**DATA FOR THIS TASK**:
━━━━━━━━━━
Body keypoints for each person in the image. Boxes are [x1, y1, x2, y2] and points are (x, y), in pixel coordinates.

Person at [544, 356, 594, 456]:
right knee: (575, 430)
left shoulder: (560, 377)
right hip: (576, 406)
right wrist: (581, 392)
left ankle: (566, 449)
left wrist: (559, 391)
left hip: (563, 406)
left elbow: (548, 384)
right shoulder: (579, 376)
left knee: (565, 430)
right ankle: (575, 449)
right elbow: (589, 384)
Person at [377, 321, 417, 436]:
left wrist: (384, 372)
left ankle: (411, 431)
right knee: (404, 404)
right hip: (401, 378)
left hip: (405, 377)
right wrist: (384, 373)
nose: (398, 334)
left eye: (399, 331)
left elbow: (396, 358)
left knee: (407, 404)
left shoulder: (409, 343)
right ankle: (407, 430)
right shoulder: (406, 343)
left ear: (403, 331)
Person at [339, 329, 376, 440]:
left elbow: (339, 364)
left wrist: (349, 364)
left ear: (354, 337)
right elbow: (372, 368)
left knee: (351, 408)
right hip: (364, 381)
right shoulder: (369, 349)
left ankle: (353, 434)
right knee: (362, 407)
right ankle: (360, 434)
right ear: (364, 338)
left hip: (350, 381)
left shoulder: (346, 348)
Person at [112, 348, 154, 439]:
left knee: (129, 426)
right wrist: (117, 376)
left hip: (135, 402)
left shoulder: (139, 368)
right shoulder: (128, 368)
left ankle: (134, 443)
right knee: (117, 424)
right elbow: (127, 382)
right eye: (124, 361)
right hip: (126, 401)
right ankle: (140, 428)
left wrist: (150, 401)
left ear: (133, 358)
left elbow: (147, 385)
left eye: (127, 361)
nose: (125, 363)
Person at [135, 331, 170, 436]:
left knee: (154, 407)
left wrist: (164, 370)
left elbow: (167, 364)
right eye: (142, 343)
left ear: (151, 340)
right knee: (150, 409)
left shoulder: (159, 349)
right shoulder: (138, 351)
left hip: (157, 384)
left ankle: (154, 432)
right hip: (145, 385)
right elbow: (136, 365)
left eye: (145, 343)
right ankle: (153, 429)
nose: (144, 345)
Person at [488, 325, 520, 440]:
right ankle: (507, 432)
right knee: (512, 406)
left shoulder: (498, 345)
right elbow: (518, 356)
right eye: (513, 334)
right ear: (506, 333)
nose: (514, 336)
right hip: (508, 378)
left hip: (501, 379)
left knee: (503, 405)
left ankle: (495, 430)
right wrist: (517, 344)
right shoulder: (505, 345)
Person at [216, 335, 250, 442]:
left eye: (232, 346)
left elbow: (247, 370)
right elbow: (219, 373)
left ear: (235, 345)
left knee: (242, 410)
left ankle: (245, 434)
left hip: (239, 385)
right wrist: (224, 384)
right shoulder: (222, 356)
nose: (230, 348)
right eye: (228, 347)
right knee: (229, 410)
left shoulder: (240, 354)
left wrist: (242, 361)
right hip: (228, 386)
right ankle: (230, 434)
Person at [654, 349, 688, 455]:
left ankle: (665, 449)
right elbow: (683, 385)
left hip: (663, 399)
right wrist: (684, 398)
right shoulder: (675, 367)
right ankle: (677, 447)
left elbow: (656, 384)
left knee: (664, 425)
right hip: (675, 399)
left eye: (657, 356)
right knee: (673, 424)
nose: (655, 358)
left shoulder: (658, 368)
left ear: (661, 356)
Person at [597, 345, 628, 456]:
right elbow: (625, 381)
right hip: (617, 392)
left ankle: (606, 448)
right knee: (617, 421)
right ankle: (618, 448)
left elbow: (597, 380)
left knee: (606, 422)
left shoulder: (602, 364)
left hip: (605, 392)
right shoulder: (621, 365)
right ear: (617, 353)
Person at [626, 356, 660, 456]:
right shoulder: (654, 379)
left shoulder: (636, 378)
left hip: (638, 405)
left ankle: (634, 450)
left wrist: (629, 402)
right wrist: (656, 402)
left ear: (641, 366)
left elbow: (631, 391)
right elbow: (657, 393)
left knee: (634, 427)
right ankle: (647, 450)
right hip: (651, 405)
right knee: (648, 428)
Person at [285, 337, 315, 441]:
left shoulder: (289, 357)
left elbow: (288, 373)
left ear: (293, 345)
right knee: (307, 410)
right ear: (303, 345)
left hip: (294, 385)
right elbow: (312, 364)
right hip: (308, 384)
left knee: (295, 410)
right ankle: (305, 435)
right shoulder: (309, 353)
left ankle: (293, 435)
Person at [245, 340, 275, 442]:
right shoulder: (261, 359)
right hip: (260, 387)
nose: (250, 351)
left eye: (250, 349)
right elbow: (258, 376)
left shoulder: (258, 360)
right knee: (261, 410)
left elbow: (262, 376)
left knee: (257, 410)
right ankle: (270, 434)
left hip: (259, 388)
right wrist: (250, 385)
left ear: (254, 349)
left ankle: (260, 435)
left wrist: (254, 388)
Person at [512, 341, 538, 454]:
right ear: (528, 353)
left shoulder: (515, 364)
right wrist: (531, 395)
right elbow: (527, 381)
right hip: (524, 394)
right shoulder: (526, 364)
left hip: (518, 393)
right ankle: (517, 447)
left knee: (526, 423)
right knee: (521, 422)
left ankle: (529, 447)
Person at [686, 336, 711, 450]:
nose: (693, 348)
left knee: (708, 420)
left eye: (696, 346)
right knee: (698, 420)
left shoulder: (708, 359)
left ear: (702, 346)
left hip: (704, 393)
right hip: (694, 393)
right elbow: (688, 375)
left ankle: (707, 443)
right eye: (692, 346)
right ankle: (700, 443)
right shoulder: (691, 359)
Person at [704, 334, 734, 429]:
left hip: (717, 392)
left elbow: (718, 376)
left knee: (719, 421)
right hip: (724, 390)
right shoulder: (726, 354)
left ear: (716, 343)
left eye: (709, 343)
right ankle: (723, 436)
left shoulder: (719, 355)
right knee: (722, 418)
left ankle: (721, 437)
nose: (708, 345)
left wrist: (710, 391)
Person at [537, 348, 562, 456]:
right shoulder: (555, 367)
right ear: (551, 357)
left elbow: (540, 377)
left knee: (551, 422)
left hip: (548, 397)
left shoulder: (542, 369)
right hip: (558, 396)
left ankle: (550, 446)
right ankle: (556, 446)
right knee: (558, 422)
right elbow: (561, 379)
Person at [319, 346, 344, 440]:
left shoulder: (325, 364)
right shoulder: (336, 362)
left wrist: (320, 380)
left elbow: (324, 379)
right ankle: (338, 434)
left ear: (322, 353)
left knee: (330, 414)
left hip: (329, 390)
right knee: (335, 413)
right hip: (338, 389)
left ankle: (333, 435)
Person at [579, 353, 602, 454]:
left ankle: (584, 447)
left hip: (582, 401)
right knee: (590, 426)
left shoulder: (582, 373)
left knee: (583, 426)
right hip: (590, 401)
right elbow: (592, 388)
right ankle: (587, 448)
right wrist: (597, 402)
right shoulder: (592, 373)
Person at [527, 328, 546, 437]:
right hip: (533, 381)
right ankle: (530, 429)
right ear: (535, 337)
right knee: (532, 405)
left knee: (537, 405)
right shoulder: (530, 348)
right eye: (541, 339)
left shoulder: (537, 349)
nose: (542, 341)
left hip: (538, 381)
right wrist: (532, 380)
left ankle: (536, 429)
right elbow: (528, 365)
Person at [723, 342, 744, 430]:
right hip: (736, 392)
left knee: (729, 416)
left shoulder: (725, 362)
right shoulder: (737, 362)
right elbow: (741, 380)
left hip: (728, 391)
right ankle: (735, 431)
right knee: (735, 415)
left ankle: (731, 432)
━━━━━━━━━━
**THE PROBLEM**: Without leaving anything out, output all of the data above exactly.

**RESPONSE TO THIS EXERCISE**:
Body keypoints for each person in the image. Boxes are [x1, y1, x2, y2] and points are (x, y), in pixel coordinates.

Person at [544, 356, 594, 456]:
right knee: (575, 430)
left shoulder: (560, 377)
right hip: (576, 406)
right wrist: (581, 392)
left ankle: (566, 449)
left wrist: (559, 391)
left hip: (563, 406)
left elbow: (548, 384)
right shoulder: (579, 376)
left knee: (565, 430)
right ankle: (575, 449)
right elbow: (589, 384)
Person at [377, 321, 417, 436]:
left wrist: (384, 372)
left ankle: (411, 431)
right knee: (404, 404)
right hip: (401, 378)
left hip: (405, 377)
right wrist: (384, 373)
nose: (398, 334)
left eye: (399, 331)
left elbow: (396, 358)
left knee: (407, 404)
left shoulder: (409, 343)
right ankle: (407, 430)
right shoulder: (406, 343)
left ear: (403, 331)
Person at [339, 329, 376, 440]:
left elbow: (339, 364)
left wrist: (349, 364)
left ear: (354, 337)
right elbow: (372, 368)
left knee: (351, 408)
right hip: (364, 381)
right shoulder: (369, 349)
left ankle: (353, 434)
right knee: (362, 407)
right ankle: (360, 434)
right ear: (364, 338)
left hip: (350, 381)
left shoulder: (346, 348)
Person at [112, 348, 154, 439]:
left knee: (129, 426)
right wrist: (117, 376)
left hip: (135, 402)
left shoulder: (139, 368)
right shoulder: (128, 368)
left ankle: (134, 443)
right knee: (117, 424)
right elbow: (127, 382)
right eye: (124, 361)
right hip: (126, 401)
right ankle: (140, 428)
left wrist: (150, 401)
left ear: (133, 358)
left elbow: (147, 385)
left eye: (127, 361)
nose: (125, 363)
Person at [135, 331, 170, 436]:
left knee: (154, 407)
left wrist: (164, 370)
left elbow: (167, 364)
right eye: (142, 343)
left ear: (151, 340)
right knee: (150, 409)
left shoulder: (159, 349)
right shoulder: (138, 351)
left hip: (157, 384)
left ankle: (154, 432)
right hip: (145, 385)
right elbow: (136, 365)
left eye: (145, 343)
right ankle: (153, 429)
nose: (144, 345)
Person at [488, 325, 520, 440]:
right ankle: (507, 432)
right knee: (512, 406)
left shoulder: (498, 345)
right elbow: (518, 356)
right eye: (513, 334)
right ear: (506, 333)
nose: (514, 336)
right hip: (508, 378)
left hip: (501, 379)
left knee: (503, 405)
left ankle: (495, 430)
right wrist: (517, 344)
right shoulder: (505, 345)
Person at [216, 335, 250, 442]:
left eye: (232, 346)
left elbow: (247, 370)
right elbow: (219, 373)
left ear: (235, 345)
left knee: (242, 410)
left ankle: (245, 434)
left hip: (239, 385)
right wrist: (224, 384)
right shoulder: (222, 356)
nose: (230, 348)
right eye: (228, 347)
right knee: (229, 410)
left shoulder: (240, 354)
left wrist: (242, 361)
right hip: (228, 386)
right ankle: (230, 434)
Person at [654, 349, 688, 455]:
left ankle: (665, 449)
right elbow: (683, 385)
left hip: (663, 399)
right wrist: (684, 398)
right shoulder: (675, 367)
right ankle: (677, 447)
left elbow: (656, 384)
left knee: (664, 425)
right hip: (675, 399)
left eye: (657, 356)
right knee: (673, 424)
nose: (655, 358)
left shoulder: (658, 368)
left ear: (661, 356)
Person at [597, 345, 628, 456]:
right elbow: (625, 381)
right hip: (617, 392)
left ankle: (606, 448)
right knee: (617, 421)
right ankle: (618, 448)
left elbow: (597, 380)
left knee: (606, 422)
left shoulder: (602, 364)
left hip: (605, 392)
right shoulder: (621, 365)
right ear: (617, 353)
Person at [626, 356, 660, 456]:
right shoulder: (654, 379)
left shoulder: (636, 378)
left hip: (638, 405)
left ankle: (634, 450)
left wrist: (629, 402)
right wrist: (656, 402)
left ear: (641, 366)
left elbow: (631, 391)
right elbow: (657, 393)
left knee: (634, 427)
right ankle: (647, 450)
right hip: (651, 405)
right knee: (648, 428)
Person at [285, 337, 315, 441]:
left shoulder: (289, 357)
left elbow: (288, 373)
left ear: (293, 345)
right knee: (307, 410)
right ear: (303, 345)
left hip: (294, 385)
right elbow: (312, 364)
right hip: (308, 384)
left knee: (295, 410)
right ankle: (305, 435)
right shoulder: (309, 353)
left ankle: (293, 435)
Person at [245, 340, 275, 442]:
right shoulder: (261, 359)
right hip: (260, 387)
nose: (250, 351)
left eye: (250, 349)
right elbow: (258, 376)
left shoulder: (258, 360)
right knee: (261, 410)
left elbow: (262, 376)
left knee: (257, 410)
right ankle: (270, 434)
left hip: (259, 388)
right wrist: (250, 385)
left ear: (254, 349)
left ankle: (260, 435)
left wrist: (254, 388)
Person at [512, 341, 538, 454]:
right ear: (528, 353)
left shoulder: (515, 364)
right wrist: (531, 395)
right elbow: (527, 381)
right hip: (524, 394)
right shoulder: (526, 364)
left hip: (518, 393)
right ankle: (517, 447)
left knee: (526, 423)
right knee: (521, 422)
left ankle: (529, 447)
Person at [686, 336, 711, 450]:
nose: (693, 348)
left knee: (708, 420)
left eye: (696, 346)
right knee: (698, 420)
left shoulder: (708, 359)
left ear: (702, 346)
left hip: (704, 393)
right hip: (694, 393)
right elbow: (688, 375)
left ankle: (707, 443)
right eye: (692, 346)
right ankle: (700, 443)
right shoulder: (691, 359)
Person at [704, 334, 734, 429]:
left hip: (717, 392)
left elbow: (718, 376)
left knee: (719, 421)
right hip: (724, 390)
right shoulder: (726, 354)
left ear: (716, 343)
left eye: (709, 343)
right ankle: (723, 436)
left shoulder: (719, 355)
right knee: (722, 418)
left ankle: (721, 437)
nose: (708, 345)
left wrist: (710, 391)
Person at [537, 348, 562, 456]:
right shoulder: (555, 367)
right ear: (551, 357)
left elbow: (540, 377)
left knee: (551, 422)
left hip: (548, 397)
left shoulder: (542, 369)
right hip: (558, 396)
left ankle: (550, 446)
right ankle: (556, 446)
right knee: (558, 422)
right elbow: (561, 379)
Person at [319, 346, 344, 440]:
left shoulder: (325, 364)
right shoulder: (336, 362)
left wrist: (320, 380)
left elbow: (324, 379)
right ankle: (338, 434)
left ear: (322, 353)
left knee: (330, 414)
left hip: (329, 390)
right knee: (335, 413)
right hip: (338, 389)
left ankle: (333, 435)
Person at [579, 353, 602, 454]:
left ankle: (584, 447)
left hip: (582, 401)
right knee: (590, 426)
left shoulder: (582, 373)
left knee: (583, 426)
right hip: (590, 401)
right elbow: (592, 388)
right ankle: (587, 448)
right wrist: (597, 402)
right shoulder: (592, 373)
Person at [527, 328, 546, 437]:
right hip: (533, 381)
right ankle: (530, 429)
right ear: (535, 337)
right knee: (532, 405)
left knee: (537, 405)
right shoulder: (530, 348)
right eye: (541, 339)
left shoulder: (537, 349)
nose: (542, 341)
left hip: (538, 381)
right wrist: (532, 380)
left ankle: (536, 429)
right elbow: (528, 365)
Person at [723, 342, 744, 430]:
right hip: (736, 392)
left knee: (729, 416)
left shoulder: (725, 362)
right shoulder: (737, 362)
right elbow: (741, 380)
left hip: (728, 391)
right ankle: (735, 431)
right knee: (735, 415)
left ankle: (731, 432)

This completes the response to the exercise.